- EXERCISE DIRECTIONS: Send back all the data below, exactly as given.
[[ DATASET EXCERPTS open ]]
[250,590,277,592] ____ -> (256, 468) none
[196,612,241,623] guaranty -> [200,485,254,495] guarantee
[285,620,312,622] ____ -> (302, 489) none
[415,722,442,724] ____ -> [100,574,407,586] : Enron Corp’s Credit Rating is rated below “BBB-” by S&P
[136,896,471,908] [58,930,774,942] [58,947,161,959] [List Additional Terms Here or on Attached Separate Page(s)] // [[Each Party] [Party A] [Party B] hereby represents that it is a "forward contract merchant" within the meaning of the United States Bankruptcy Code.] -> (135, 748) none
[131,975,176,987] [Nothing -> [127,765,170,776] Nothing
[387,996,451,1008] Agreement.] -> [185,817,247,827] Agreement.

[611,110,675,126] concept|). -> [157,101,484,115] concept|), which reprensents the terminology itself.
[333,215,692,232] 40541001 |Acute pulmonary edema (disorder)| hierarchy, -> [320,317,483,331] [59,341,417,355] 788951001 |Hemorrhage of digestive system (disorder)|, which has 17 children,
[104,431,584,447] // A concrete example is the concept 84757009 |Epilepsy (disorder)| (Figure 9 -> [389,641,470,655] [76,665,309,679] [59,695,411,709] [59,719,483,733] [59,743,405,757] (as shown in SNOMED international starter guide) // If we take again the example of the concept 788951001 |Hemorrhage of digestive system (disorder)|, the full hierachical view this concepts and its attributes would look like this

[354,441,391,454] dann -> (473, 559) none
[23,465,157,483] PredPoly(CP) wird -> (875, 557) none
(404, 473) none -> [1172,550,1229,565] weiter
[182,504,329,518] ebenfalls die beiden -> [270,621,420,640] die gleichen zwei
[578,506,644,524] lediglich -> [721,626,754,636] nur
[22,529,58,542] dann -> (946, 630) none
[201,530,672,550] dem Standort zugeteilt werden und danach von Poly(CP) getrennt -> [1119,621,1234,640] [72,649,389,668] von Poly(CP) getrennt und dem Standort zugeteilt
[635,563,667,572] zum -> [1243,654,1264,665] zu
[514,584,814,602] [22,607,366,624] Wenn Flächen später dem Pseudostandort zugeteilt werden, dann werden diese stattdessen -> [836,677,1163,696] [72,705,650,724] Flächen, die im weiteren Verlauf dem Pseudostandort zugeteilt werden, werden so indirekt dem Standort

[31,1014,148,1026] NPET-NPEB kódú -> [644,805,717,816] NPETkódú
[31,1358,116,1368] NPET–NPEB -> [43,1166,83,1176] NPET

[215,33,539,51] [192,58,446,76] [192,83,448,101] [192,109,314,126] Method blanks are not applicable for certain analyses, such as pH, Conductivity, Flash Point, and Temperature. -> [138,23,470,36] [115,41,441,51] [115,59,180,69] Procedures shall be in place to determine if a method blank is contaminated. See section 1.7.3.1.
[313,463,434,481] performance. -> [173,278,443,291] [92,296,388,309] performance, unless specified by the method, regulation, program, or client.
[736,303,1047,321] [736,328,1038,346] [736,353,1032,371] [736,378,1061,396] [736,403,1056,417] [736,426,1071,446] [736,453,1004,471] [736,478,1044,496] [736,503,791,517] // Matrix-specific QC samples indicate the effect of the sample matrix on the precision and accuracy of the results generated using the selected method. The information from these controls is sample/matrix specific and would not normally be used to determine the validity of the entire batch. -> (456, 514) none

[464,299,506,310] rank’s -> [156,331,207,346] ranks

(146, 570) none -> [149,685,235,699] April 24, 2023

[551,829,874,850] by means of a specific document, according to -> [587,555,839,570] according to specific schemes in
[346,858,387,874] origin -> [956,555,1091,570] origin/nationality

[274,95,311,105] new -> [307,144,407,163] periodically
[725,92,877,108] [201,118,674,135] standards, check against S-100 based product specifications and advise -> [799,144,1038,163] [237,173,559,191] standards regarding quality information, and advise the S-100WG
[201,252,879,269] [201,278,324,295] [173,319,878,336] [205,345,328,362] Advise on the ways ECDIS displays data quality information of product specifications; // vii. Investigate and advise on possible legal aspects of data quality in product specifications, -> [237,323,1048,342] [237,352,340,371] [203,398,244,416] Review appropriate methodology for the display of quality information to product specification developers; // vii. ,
[[ DATASET EXCERPTS closed ]]
- RESPONSE TO THIS TASK:
[250,590,277,592] ____ -> (256, 468) none
[196,612,241,623] guaranty -> [200,485,254,495] guarantee
[285,620,312,622] ____ -> (302, 489) none
[415,722,442,724] ____ -> [100,574,407,586] : Enron Corp’s Credit Rating is rated below “BBB-” by S&P
[136,896,471,908] [58,930,774,942] [58,947,161,959] [List Additional Terms Here or on Attached Separate Page(s)] // [[Each Party] [Party A] [Party B] hereby represents that it is a "forward contract merchant" within the meaning of the United States Bankruptcy Code.] -> (135, 748) none
[131,975,176,987] [Nothing -> [127,765,170,776] Nothing
[387,996,451,1008] Agreement.] -> [185,817,247,827] Agreement.

[611,110,675,126] concept|). -> [157,101,484,115] concept|), which reprensents the terminology itself.
[333,215,692,232] 40541001 |Acute pulmonary edema (disorder)| hierarchy, -> [320,317,483,331] [59,341,417,355] 788951001 |Hemorrhage of digestive system (disorder)|, which has 17 children,
[104,431,584,447] // A concrete example is the concept 84757009 |Epilepsy (disorder)| (Figure 9 -> [389,641,470,655] [76,665,309,679] [59,695,411,709] [59,719,483,733] [59,743,405,757] (as shown in SNOMED international starter guide) // If we take again the example of the concept 788951001 |Hemorrhage of digestive system (disorder)|, the full hierachical view this concepts and its attributes would look like this

[354,441,391,454] dann -> (473, 559) none
[23,465,157,483] PredPoly(CP) wird -> (875, 557) none
(404, 473) none -> [1172,550,1229,565] weiter
[182,504,329,518] ebenfalls die beiden -> [270,621,420,640] die gleichen zwei
[578,506,644,524] lediglich -> [721,626,754,636] nur
[22,529,58,542] dann -> (946, 630) none
[201,530,672,550] dem Standort zugeteilt werden und danach von Poly(CP) getrennt -> [1119,621,1234,640] [72,649,389,668] von Poly(CP) getrennt und dem Standort zugeteilt
[635,563,667,572] zum -> [1243,654,1264,665] zu
[514,584,814,602] [22,607,366,624] Wenn Flächen später dem Pseudostandort zugeteilt werden, dann werden diese stattdessen -> [836,677,1163,696] [72,705,650,724] Flächen, die im weiteren Verlauf dem Pseudostandort zugeteilt werden, werden so indirekt dem Standort

[31,1014,148,1026] NPET-NPEB kódú -> [644,805,717,816] NPETkódú
[31,1358,116,1368] NPET–NPEB -> [43,1166,83,1176] NPET

[215,33,539,51] [192,58,446,76] [192,83,448,101] [192,109,314,126] Method blanks are not applicable for certain analyses, such as pH, Conductivity, Flash Point, and Temperature. -> [138,23,470,36] [115,41,441,51] [115,59,180,69] Procedures shall be in place to determine if a method blank is contaminated. See section 1.7.3.1.
[313,463,434,481] performance. -> [173,278,443,291] [92,296,388,309] performance, unless specified by the method, regulation, program, or client.
[736,303,1047,321] [736,328,1038,346] [736,353,1032,371] [736,378,1061,396] [736,403,1056,417] [736,426,1071,446] [736,453,1004,471] [736,478,1044,496] [736,503,791,517] // Matrix-specific QC samples indicate the effect of the sample matrix on the precision and accuracy of the results generated using the selected method. The information from these controls is sample/matrix specific and would not normally be used to determine the validity of the entire batch. -> (456, 514) none

[464,299,506,310] rank’s -> [156,331,207,346] ranks

(146, 570) none -> [149,685,235,699] April 24, 2023

[551,829,874,850] by means of a specific document, according to -> [587,555,839,570] according to specific schemes in
[346,858,387,874] origin -> [956,555,1091,570] origin/nationality

[274,95,311,105] new -> [307,144,407,163] periodically
[725,92,877,108] [201,118,674,135] standards, check against S-100 based product specifications and advise -> [799,144,1038,163] [237,173,559,191] standards regarding quality information, and advise the S-100WG
[201,252,879,269] [201,278,324,295] [173,319,878,336] [205,345,328,362] Advise on the ways ECDIS displays data quality information of product specifications; // vii. Investigate and advise on possible legal aspects of data quality in product specifications, -> [237,323,1048,342] [237,352,340,371] [203,398,244,416] Review appropriate methodology for the display of quality information to product specification developers; // vii. ,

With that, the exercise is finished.